Luan Santana não veio do povo. Eles se impuseram ao povo por meio de
mega-esquemas de divulgação. É completamente diferente.
O rap que vem da periferia de São Paulo vem do povo. “Ah, mas o rap
não é brasileiro”. E o que é brasileiro? A bossa nova? Mas ela não veio
do jazz norte-americano e ganhou elementos nossos? A mistura está em
nosso sangue e em nossa tradição cultural: bossa com jazz, rap com
samba, funk com maracatu. Isso é Brasil. Vejo, sim, grandes talentos do
rap surgindo, fazendo ótima música e falando a linguagem do entorno onde
vivem. Os rappers são os cronistas dos rincões mais longínquos e
esquecidos do Brasil urbano. Assim como, gostando-se ou não dele, o funk
carioca nasce no subúrbio, em estúdios de fundo de quintal. É original e
vibrante. Não é “arte”?
Voltamos ao começo: o que é arte, afinal?
Numa coisa Mino tem razão, a TV brasileira oferece muita coisa ruim. É
verdade. Mas eu não sou tão pessimista. A Globo, principal emissora do
país, de vez em quando brinda seus telespectadores com coisas bacanas,
até mesmo em novelas, seu mais popular produto – Avenida Brasil –
é um exemplo recente. Ironia: as outras emissoras comerciais, que
pretendem tirar a “supremacia” da Globo, não têm nenhuma exceção, só
oferecem lixo. Mas vejam só, temos TV a cabo, com várias opções (eu
gosto muito do Canal Brasil), e ainda tem a TV pública. Ninguém é
obrigado a assistir porcaria, é só usar o controle remoto.

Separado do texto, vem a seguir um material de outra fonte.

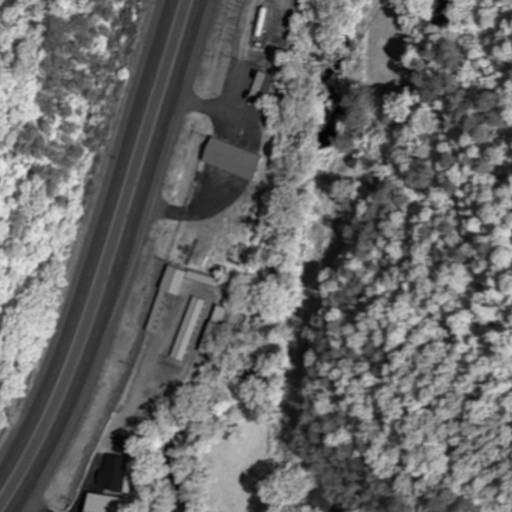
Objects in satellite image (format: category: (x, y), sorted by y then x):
building: (263, 87)
road: (94, 241)
road: (126, 262)
building: (222, 328)
building: (191, 330)
building: (115, 474)
building: (318, 503)
building: (104, 504)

Hoje mesmo li o Zeca Pagodinho se queixando de que não toca samba no
rádio. Pois eu ouço samba direto no rádio, sabem por quê? Porque só ouço
rádio pública, todas com programação de alto nível e variada. Zeca,
como tanta gente que reclama do que toca no rádio, devia simplesmente
boicotar as emissoras comerciais.
Não vejo imbecilização alguma do Brasil. Temos uma significativa
parcela de pessoas recém-incluídas que já estão produzindo cultura e,
incentivadas, produzirão cada vez mais. É uma notícia excelente: não são
mais só os 5% de brasileiros que tinham acesso à cultura que podem
fazer música, pintura, literatura, cinema. Ainda não deu tempo de uma
nova geração de intelectuais, oriunda das classes mais baixas da
população, como é possível hoje, se formar. No futuro, tenho certeza,
virão daí os novos Gilbertos Freyres, os novos Sergios Buarques de
Holanda, escrevendo sobre o País, suas mazelas e seus desafios.
Com a diferença de que, para eles, não será só uma paixão
intelectual. Sentiram na pele o que estão falando. Escreverão com as
vísceras. E é essa, para mim, a melhor definição de arte, sempre: aquela
que vem das vísceras.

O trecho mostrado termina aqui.